First, most explicit GHG or policy intent PIMs for climate-forward efficiency are reward-only, as opposed to symmetrical (including both rewards and penalties) PIMs. The “Reduce GHG Emissions Benchmark” for the D.C. Sustainable Energy Utility is the only such symmetrical PIM currently in place, with the option for a reward of $1 million if it meets its targets, and an equal penalty if it fails to do so. Penalties are rare in energy efficiency PIMs, and it appears that regulators remain hesitant to set penalties in climate-forward efficiency PIMs design. This may be based on a perceived need to learn more about performance in order to set performance baselines, or because of a recognition that technologies and methodologies for calculating the metric are evolving. For this reason, penalties are more typically put in place for areas that are considered basic service obligations or other traditional outcomes. Such an approach — setting an upside-only PIM for the near-term — can allow time to gain experience with the mechanism or be a starting point upon which to explore the addition of penalties for sub-standard performance.
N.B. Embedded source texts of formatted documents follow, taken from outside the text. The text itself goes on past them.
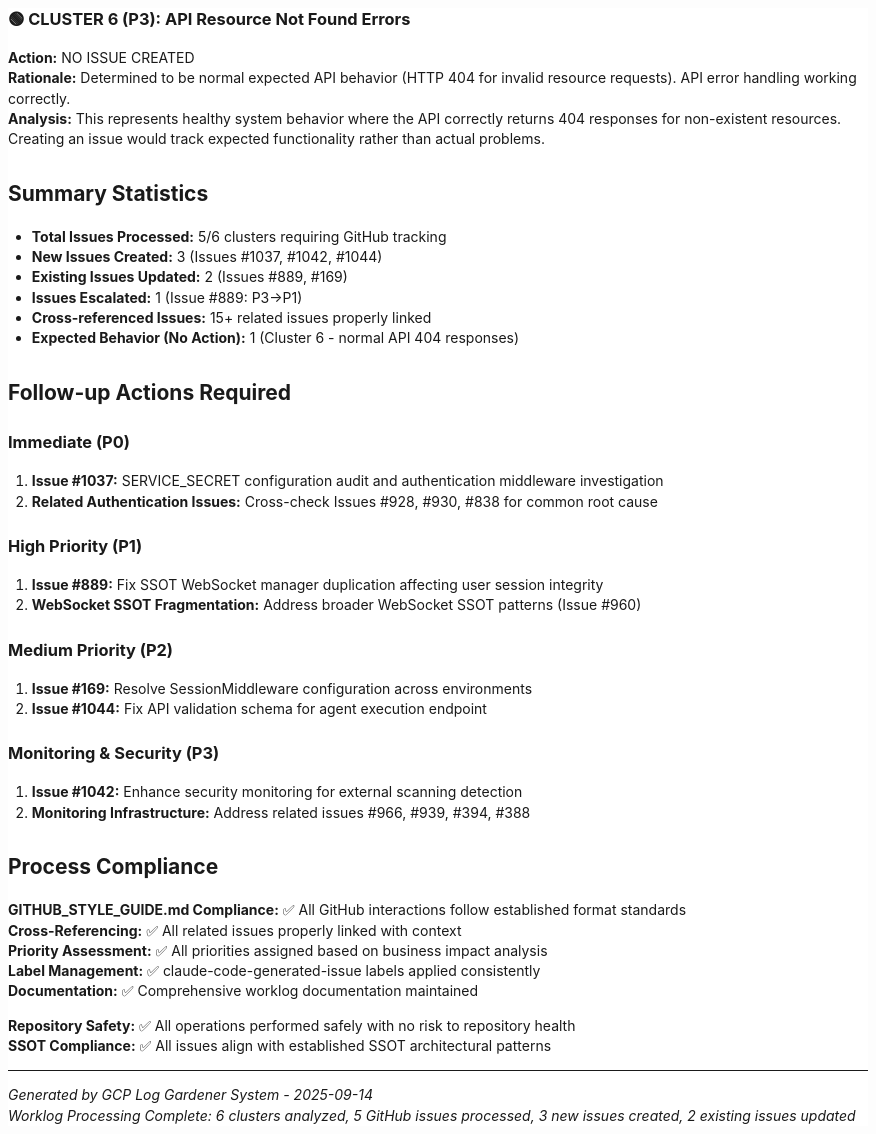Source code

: ### 🟢 CLUSTER 6 (P3): API Resource Not Found Errors  
**Action:** NO ISSUE CREATED  
**Rationale:** Determined to be normal expected API behavior (HTTP 404 for invalid resource requests). API error handling working correctly.  
**Analysis:** This represents healthy system behavior where the API correctly returns 404 responses for non-existent resources. Creating an issue would track expected functionality rather than actual problems.

## Summary Statistics

- **Total Issues Processed:** 5/6 clusters requiring GitHub tracking
- **New Issues Created:** 3 (Issues #1037, #1042, #1044)
- **Existing Issues Updated:** 2 (Issues #889, #169)  
- **Issues Escalated:** 1 (Issue #889: P3→P1)
- **Cross-referenced Issues:** 15+ related issues properly linked
- **Expected Behavior (No Action):** 1 (Cluster 6 - normal API 404 responses)

## Follow-up Actions Required

### Immediate (P0)
1. **Issue #1037:** SERVICE_SECRET configuration audit and authentication middleware investigation
2. **Related Authentication Issues:** Cross-check Issues #928, #930, #838 for common root cause

### High Priority (P1)  
1. **Issue #889:** Fix SSOT WebSocket manager duplication affecting user session integrity
2. **WebSocket SSOT Fragmentation:** Address broader WebSocket SSOT patterns (Issue #960)

### Medium Priority (P2)
1. **Issue #169:** Resolve SessionMiddleware configuration across environments
2. **Issue #1044:** Fix API validation schema for agent execution endpoint

### Monitoring & Security (P3)
1. **Issue #1042:** Enhance security monitoring for external scanning detection
2. **Monitoring Infrastructure:** Address related issues #966, #939, #394, #388

## Process Compliance

**GITHUB_STYLE_GUIDE.md Compliance:** ✅ All GitHub interactions follow established format standards  
**Cross-Referencing:** ✅ All related issues properly linked with context  
**Priority Assessment:** ✅ All priorities assigned based on business impact analysis  
**Label Management:** ✅ claude-code-generated-issue labels applied consistently  
**Documentation:** ✅ Comprehensive worklog documentation maintained

**Repository Safety:** ✅ All operations performed safely with no risk to repository health  
**SSOT Compliance:** ✅ All issues align with established SSOT architectural patterns

---

*Generated by GCP Log Gardener System - 2025-09-14  
Worklog Processing Complete: 6 clusters analyzed, 5 GitHub issues processed, 3 new issues created, 2 existing issues updated*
Beyond PIMs, policymakers and regulators are beginning to make GHG emissions reduction an explicit goal and objective for efficiency programming or PUC decision-making more broadly. In Massachusetts, the 2021 Climate Act reoriented program goals around GHG reduction and requires the state’s EE administrators to prioritize efficiency measures with longer effective useful lives and persistent GHG reductions, such as envelope improvements and efficient electrification. Such legislation sets a clear signal to utilities in the state that EE, DSM, and electrification should be treated as a meaningful pillar of every utility’s GHG reduction planning and investment strategies. Given increased attention to equity, environmental justice, and vulnerable communities in state policy, it wouldn’t surprise us if regulators begin to use PIMs to solve for disproportionate impacts of GHG emissions on these communities.

We expect additional states to implement climate-forward efficiency PIMs in the near future, as several states are currently engaged in PBR proceedings. For example, Connecticut, Illinois, North Carolina, and Washington all passed laws in 2020 and 2021 authorizing PBR. In each of those recent legislative efforts, reducing greenhouse gases was a primary motivation of the legislation, suggesting that climate-forward efficiency PIMs may be developed as a part of those processes. The early examples of explicit GHG PIMs from New York, D.C., and Vermont may serve as inspiration for their efforts to set utilities on a climate-aligned path.